Quoted passage:
It’s now believed, CyberScoop reports, that six US Federal civilian agencies have been affected by the DNS-hijacking campaign that prompted the Department of Homeland Security to issue Emergency Directive 19-01 this week. Representative James Langevin (Democrat of Rhode Island) has asked the Department to brief the House Homeland Security Committee on the matter. Private security firms, FireEye prominent among them, have said they see signs of Iranian sponsorship of recent DNS-hijacking campaigns.
BuzzFeed reports that the Integrity Initiative, a project of the Institute for Statecraft (a British think tank) has apparently been hacked, with stolen material appearing in Russian outlets Sputnik and RT, framed in stories alleging the Initiative's role in fomenting anti-Russian sentiment. The Integrity Initiative has devoted considerable attention to exposing Russian information operations. The UK's National Cyber Security Centre and others are examining the Initiative's servers and its employees' devices for evidence of compromise. Suspicion, on grounds of motive and a priori probability, has turned toward Moscow, but the investigation is still young, and the Integrity Initiative has taken its content offline until further notice.

Data extracts:
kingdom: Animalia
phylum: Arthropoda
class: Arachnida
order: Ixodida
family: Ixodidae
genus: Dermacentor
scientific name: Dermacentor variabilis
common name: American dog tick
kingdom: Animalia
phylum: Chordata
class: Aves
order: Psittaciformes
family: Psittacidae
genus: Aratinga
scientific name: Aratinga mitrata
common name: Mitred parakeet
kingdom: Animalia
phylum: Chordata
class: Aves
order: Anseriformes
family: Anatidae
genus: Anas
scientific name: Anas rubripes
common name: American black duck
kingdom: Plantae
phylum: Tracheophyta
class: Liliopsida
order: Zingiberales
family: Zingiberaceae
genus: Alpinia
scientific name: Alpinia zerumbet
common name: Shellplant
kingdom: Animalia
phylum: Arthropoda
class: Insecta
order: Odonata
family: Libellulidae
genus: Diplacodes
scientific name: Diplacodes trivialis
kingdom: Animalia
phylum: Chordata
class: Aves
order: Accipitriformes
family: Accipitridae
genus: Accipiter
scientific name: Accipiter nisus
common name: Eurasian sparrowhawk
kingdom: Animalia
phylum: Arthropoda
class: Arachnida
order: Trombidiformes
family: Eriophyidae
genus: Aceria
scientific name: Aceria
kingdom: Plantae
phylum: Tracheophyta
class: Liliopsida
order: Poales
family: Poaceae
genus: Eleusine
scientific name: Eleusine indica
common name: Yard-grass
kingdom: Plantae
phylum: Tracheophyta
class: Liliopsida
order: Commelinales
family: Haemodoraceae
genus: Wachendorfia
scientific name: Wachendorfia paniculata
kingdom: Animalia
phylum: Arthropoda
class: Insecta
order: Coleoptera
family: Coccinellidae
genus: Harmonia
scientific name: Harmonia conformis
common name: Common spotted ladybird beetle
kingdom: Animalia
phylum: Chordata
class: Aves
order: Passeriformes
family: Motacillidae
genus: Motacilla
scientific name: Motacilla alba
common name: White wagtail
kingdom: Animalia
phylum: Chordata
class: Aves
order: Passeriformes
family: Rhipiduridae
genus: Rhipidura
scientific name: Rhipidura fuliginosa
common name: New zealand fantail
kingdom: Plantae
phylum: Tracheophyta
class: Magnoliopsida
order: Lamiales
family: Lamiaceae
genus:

Task details: Copy out the passage of the news summary above verbatim, starting at "It’s now believed, CyberScoop" and ending at "recent DNS-hijacking campaigns.".

Exercise result:
It’s now believed, CyberScoop reports, that six US Federal civilian agencies have been affected by the DNS-hijacking campaign that prompted the Department of Homeland Security to issue Emergency Directive 19-01 this week. Representative James Langevin (Democrat of Rhode Island) has asked the Department to brief the House Homeland Security Committee on the matter. Private security firms, FireEye prominent among them, have said they see signs of Iranian sponsorship of recent DNS-hijacking campaigns.